Mes actions de député fédéral

La liste complète de mes questions, interpellations et diverses interventions à la Chambre est disponible sur cette partie du site web www.lachambre.be.

En voici une sélection:

Factures d’énergie: protéger davantage le consomateur

Ma proposition de résolution au Parlement vise à empêcher les reconductions tacites de contrats d’énergie à des conditions moins avantageuses que celles des nouveaux clients. Il existe des écarts de prix énormes entre les tarifs les plus chers et les moins chers. De plus, les documents des fournisseurs devraient systématiquement mentionner des éléments importants pour que le consommateurs puisse comparer: la date de début et de fin du contrat, le nom du produit contracté ainsi que la date de la fiche tarifaire du produit…

 

 

Recommandations  au Gouvernement après  la tricherie Volkswagen « dieselgate »

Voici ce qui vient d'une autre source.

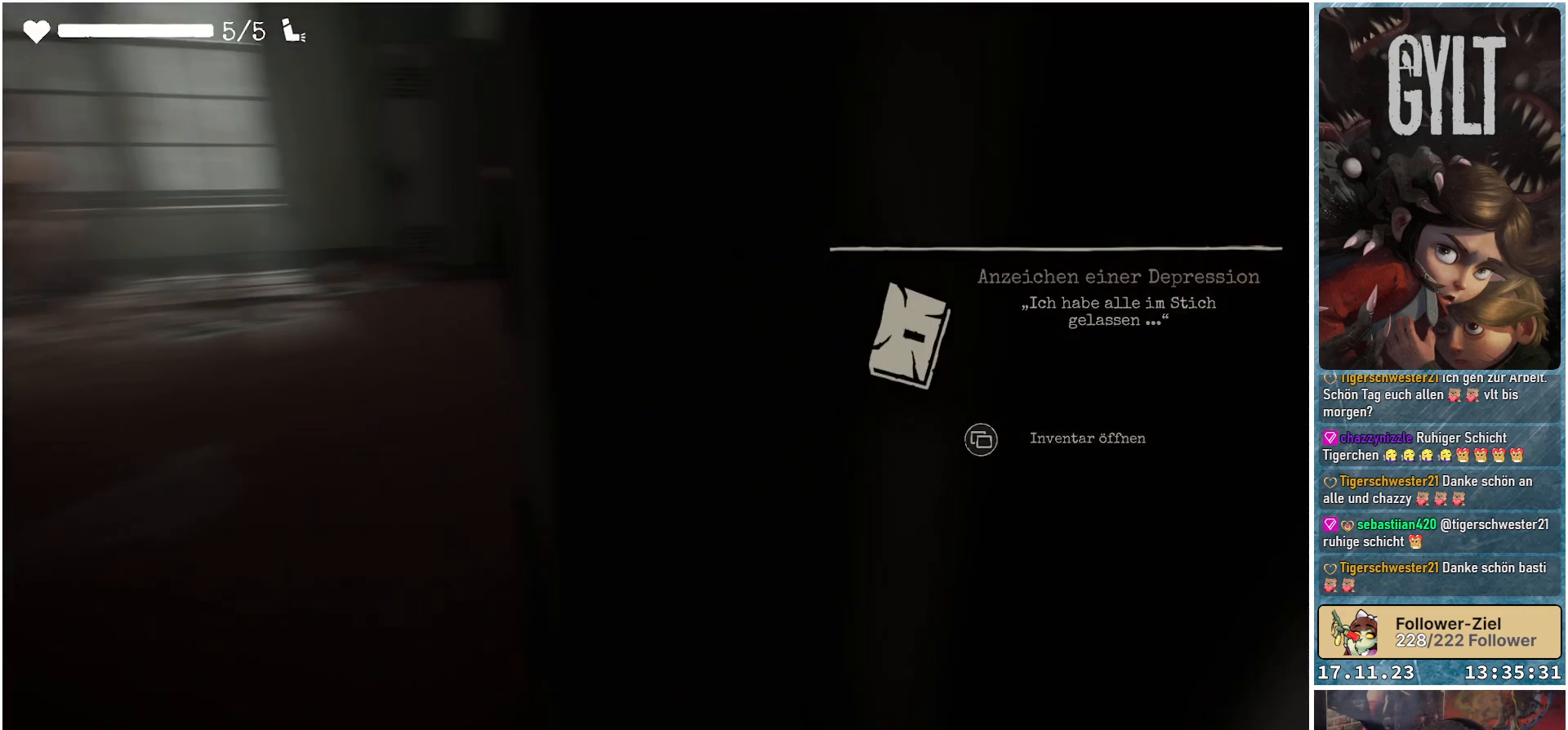
{"buttons": [], "left_stick": "up-left", "right_stick": "center", "events": [[117, "right_stick", "center"]]}
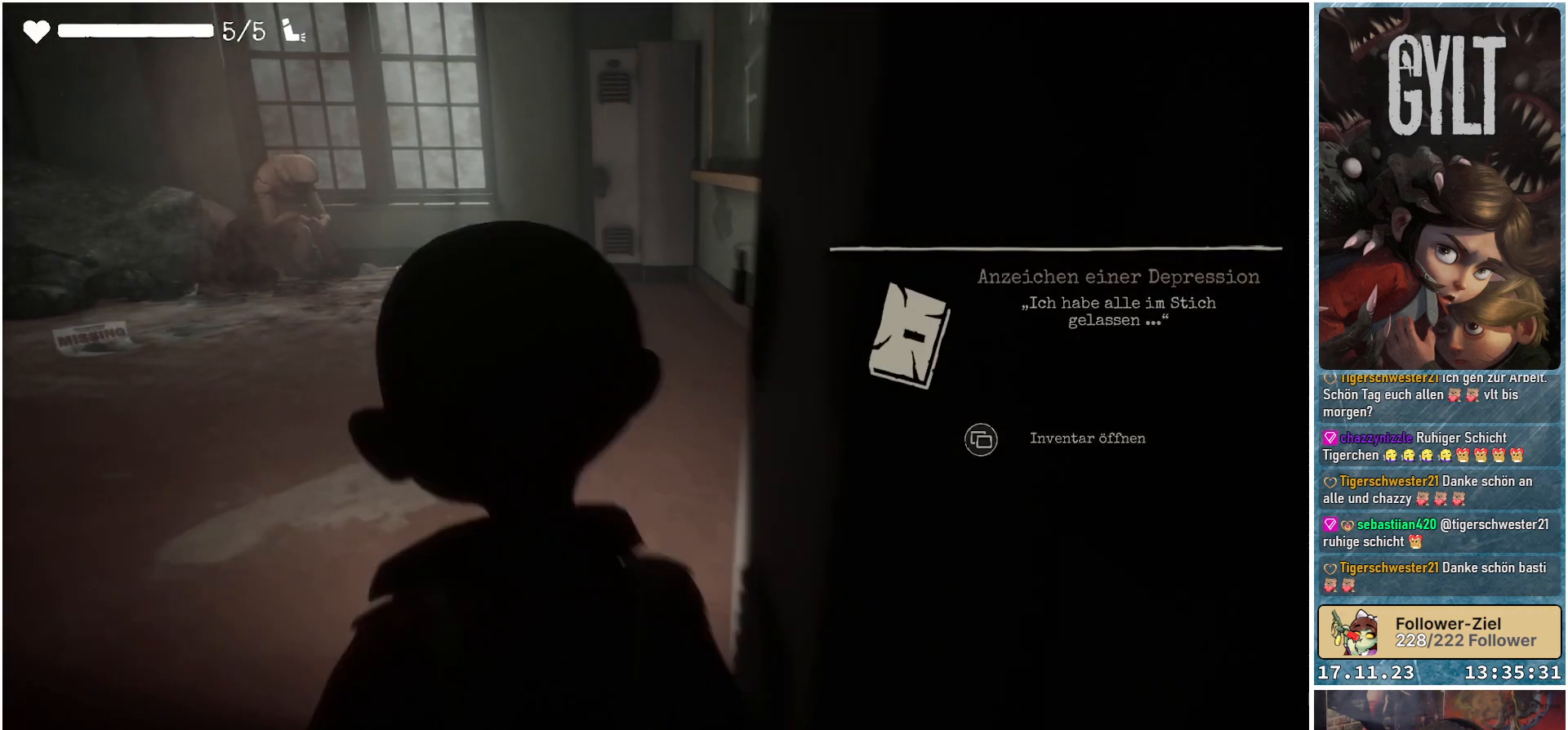
{"buttons": [], "left_stick": "up-left", "right_stick": "up-left", "events": [[100, "right_stick", "up-left"]]}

Mi-mars, la commission spéciale « dieselgate » de la Chambre, dont je faisais partie,  a adopté 59 recommandations (http://bit.ly/1WkAgO7) au Gouvernement après  la tricherie de Volkswagen visant à diminuer artificiellement le taux d’émission de CO2 de certains de ses véhicules. Au nom du groupe cdH, j’ai insisté pour que le gouvernement mette tout en œuvre au niveau du Conseil européen pour que VW– comme d’autres – indemnise les consommateurs européens au même niveau que les consommateurs américains.  Il semblait indispensable d’obliger le groupe à discuter un accord concernant des compensations financières à la suite de ce «dieselgate ». Un consommateur européen doit être égal à un consommateur américain. La majorité a refusé de nous suivre.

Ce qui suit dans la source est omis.